Source records
╔══

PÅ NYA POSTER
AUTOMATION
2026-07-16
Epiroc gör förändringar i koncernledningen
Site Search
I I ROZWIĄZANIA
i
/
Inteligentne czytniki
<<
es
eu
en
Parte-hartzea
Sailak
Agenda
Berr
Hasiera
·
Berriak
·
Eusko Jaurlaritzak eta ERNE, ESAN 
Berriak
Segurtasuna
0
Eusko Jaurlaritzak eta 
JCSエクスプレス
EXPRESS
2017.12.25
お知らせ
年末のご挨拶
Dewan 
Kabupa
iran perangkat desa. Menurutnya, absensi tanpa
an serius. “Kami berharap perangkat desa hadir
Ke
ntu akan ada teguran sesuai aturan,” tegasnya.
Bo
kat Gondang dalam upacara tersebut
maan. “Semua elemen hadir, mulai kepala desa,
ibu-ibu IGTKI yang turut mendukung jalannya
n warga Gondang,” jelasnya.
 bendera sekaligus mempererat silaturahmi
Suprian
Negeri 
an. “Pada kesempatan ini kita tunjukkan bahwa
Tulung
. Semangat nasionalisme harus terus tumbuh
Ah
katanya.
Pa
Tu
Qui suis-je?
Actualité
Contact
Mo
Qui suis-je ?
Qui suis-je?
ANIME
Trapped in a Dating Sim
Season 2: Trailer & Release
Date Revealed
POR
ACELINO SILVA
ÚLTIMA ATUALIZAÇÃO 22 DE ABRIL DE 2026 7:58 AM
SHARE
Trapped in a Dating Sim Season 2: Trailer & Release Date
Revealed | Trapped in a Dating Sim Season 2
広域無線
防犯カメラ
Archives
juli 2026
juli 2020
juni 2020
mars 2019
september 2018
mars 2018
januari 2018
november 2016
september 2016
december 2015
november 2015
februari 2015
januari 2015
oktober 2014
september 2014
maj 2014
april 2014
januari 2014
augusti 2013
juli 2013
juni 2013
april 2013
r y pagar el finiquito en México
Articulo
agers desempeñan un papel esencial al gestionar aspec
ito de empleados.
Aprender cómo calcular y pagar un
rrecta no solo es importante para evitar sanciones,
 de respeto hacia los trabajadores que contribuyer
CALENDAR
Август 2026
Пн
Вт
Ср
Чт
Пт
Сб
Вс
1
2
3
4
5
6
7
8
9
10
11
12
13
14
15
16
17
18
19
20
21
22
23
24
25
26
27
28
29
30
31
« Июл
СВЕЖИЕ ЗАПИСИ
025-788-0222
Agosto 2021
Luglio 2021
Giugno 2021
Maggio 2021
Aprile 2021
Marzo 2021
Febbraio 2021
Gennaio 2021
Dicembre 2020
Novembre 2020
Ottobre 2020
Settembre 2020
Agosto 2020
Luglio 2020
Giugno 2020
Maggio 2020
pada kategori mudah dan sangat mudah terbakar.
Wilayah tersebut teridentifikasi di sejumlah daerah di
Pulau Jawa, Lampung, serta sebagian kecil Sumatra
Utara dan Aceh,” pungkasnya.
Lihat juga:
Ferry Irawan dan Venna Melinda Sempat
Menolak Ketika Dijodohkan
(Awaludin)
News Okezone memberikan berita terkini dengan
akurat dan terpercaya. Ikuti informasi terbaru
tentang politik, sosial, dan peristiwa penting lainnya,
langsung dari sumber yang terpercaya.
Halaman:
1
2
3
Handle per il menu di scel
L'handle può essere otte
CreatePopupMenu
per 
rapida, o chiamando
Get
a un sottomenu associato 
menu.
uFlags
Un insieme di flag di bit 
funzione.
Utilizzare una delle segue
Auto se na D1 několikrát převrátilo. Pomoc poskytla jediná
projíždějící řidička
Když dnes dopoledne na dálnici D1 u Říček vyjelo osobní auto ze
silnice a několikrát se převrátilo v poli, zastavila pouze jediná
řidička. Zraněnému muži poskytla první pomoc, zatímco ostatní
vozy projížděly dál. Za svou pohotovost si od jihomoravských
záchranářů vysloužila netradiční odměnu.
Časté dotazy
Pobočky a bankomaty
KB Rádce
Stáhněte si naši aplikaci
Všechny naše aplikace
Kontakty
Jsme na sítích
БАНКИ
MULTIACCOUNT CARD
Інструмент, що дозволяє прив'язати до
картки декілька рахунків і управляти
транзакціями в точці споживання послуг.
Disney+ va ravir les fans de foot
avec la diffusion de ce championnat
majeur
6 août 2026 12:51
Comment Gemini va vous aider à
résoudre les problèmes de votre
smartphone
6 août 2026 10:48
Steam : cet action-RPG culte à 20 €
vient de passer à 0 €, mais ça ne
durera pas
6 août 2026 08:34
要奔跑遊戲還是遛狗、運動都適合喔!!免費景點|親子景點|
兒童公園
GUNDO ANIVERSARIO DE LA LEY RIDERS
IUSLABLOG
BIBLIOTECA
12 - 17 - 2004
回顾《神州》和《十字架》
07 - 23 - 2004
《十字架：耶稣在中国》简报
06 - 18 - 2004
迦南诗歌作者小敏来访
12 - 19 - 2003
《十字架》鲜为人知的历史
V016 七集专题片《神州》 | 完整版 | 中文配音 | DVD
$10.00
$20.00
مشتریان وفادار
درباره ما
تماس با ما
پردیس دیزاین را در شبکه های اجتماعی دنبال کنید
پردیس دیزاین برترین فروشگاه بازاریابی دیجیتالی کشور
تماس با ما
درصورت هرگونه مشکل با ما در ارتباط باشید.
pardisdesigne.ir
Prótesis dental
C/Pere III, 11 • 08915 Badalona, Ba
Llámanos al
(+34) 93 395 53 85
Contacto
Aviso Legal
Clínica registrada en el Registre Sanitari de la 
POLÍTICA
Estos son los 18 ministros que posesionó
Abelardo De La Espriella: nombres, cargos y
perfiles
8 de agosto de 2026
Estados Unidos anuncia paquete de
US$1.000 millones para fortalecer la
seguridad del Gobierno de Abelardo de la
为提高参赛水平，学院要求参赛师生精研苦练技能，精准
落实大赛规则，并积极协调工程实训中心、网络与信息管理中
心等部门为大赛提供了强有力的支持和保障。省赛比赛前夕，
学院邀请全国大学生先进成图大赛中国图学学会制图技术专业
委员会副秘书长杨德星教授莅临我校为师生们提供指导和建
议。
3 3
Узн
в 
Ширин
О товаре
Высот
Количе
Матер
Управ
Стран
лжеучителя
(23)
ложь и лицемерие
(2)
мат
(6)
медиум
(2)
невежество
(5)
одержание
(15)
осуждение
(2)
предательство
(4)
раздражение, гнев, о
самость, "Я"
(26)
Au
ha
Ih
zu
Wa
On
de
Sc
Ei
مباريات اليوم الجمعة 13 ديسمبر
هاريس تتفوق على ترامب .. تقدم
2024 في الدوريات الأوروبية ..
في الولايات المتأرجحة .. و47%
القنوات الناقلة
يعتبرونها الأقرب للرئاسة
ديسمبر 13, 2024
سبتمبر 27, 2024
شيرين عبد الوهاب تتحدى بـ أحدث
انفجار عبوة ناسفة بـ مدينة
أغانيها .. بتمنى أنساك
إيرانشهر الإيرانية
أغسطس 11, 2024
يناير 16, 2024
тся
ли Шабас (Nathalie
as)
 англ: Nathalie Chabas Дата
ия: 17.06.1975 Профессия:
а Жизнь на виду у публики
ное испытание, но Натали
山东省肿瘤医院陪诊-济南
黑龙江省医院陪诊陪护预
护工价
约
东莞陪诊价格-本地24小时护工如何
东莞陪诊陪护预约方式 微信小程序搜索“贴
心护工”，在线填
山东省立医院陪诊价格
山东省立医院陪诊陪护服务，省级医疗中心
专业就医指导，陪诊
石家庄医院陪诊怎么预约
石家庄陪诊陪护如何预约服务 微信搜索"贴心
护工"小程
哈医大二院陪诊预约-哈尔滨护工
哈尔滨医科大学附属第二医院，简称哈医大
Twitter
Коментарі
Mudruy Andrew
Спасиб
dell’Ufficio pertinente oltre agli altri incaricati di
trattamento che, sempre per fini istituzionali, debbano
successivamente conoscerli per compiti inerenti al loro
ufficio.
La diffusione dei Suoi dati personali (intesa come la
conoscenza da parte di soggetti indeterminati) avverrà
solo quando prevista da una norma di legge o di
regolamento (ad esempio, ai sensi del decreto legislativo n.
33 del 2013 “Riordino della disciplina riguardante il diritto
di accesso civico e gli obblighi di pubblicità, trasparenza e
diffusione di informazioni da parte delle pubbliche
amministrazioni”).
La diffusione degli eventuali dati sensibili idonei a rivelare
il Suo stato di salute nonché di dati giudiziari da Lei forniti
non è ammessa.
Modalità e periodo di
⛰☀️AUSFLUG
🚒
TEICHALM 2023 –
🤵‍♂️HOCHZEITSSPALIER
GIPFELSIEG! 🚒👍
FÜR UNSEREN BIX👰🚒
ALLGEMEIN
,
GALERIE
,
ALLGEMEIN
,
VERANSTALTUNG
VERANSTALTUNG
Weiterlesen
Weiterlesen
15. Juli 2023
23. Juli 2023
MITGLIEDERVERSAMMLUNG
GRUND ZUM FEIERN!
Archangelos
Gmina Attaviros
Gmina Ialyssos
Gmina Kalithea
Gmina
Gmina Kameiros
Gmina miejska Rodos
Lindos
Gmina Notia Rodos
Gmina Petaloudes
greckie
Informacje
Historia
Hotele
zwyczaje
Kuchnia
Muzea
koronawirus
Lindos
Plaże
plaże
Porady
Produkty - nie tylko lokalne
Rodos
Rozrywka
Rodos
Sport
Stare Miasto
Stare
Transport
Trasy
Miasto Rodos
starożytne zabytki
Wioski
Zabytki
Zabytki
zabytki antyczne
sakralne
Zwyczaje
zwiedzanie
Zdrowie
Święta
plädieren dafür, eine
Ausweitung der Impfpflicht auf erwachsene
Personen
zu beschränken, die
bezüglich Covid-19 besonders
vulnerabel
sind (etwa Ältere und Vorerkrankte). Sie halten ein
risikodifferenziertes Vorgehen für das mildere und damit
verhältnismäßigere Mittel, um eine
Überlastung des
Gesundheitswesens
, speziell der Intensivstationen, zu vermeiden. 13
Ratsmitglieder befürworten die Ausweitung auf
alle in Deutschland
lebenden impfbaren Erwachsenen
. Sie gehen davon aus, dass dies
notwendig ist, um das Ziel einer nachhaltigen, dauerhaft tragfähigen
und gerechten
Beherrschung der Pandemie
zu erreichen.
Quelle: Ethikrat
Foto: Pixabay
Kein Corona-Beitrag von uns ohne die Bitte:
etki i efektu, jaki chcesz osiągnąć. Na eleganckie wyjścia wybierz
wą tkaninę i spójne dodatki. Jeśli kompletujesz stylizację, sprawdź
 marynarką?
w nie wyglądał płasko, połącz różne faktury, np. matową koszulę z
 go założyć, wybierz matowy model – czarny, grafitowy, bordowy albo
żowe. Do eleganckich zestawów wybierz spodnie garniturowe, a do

╚══

WHAT THIS TASK INVOLVES: Return the stretch of the records from their first line through the line containing "Maggio 2020", both ends included, reproducing every line precisely as it appears.

REPLY:
PÅ NYA POSTER
AUTOMATION
2026-07-16
Epiroc gör förändringar i koncernledningen
Site Search
I I ROZWIĄZANIA
i
/
Inteligentne czytniki
<<
es
eu
en
Parte-hartzea
Sailak
Agenda
Berr
Hasiera
·
Berriak
·
Eusko Jaurlaritzak eta ERNE, ESAN 
Berriak
Segurtasuna
0
Eusko Jaurlaritzak eta 
JCSエクスプレス
EXPRESS
2017.12.25
お知らせ
年末のご挨拶
Dewan 
Kabupa
iran perangkat desa. Menurutnya, absensi tanpa
an serius. “Kami berharap perangkat desa hadir
Ke
ntu akan ada teguran sesuai aturan,” tegasnya.
Bo
kat Gondang dalam upacara tersebut
maan. “Semua elemen hadir, mulai kepala desa,
ibu-ibu IGTKI yang turut mendukung jalannya
n warga Gondang,” jelasnya.
 bendera sekaligus mempererat silaturahmi
Suprian
Negeri 
an. “Pada kesempatan ini kita tunjukkan bahwa
Tulung
. Semangat nasionalisme harus terus tumbuh
Ah
katanya.
Pa
Tu
Qui suis-je?
Actualité
Contact
Mo
Qui suis-je ?
Qui suis-je?
ANIME
Trapped in a Dating Sim
Season 2: Trailer & Release
Date Revealed
POR
ACELINO SILVA
ÚLTIMA ATUALIZAÇÃO 22 DE ABRIL DE 2026 7:58 AM
SHARE
Trapped in a Dating Sim Season 2: Trailer & Release Date
Revealed | Trapped in a Dating Sim Season 2
広域無線
防犯カメラ
Archives
juli 2026
juli 2020
juni 2020
mars 2019
september 2018
mars 2018
januari 2018
november 2016
september 2016
december 2015
november 2015
februari 2015
januari 2015
oktober 2014
september 2014
maj 2014
april 2014
januari 2014
augusti 2013
juli 2013
juni 2013
april 2013
r y pagar el finiquito en México
Articulo
agers desempeñan un papel esencial al gestionar aspec
ito de empleados.
Aprender cómo calcular y pagar un
rrecta no solo es importante para evitar sanciones,
 de respeto hacia los trabajadores que contribuyer
CALENDAR
Август 2026
Пн
Вт
Ср
Чт
Пт
Сб
Вс
1
2
3
4
5
6
7
8
9
10
11
12
13
14
15
16
17
18
19
20
21
22
23
24
25
26
27
28
29
30
31
« Июл
СВЕЖИЕ ЗАПИСИ
025-788-0222
Agosto 2021
Luglio 2021
Giugno 2021
Maggio 2021
Aprile 2021
Marzo 2021
Febbraio 2021
Gennaio 2021
Dicembre 2020
Novembre 2020
Ottobre 2020
Settembre 2020
Agosto 2020
Luglio 2020
Giugno 2020
Maggio 2020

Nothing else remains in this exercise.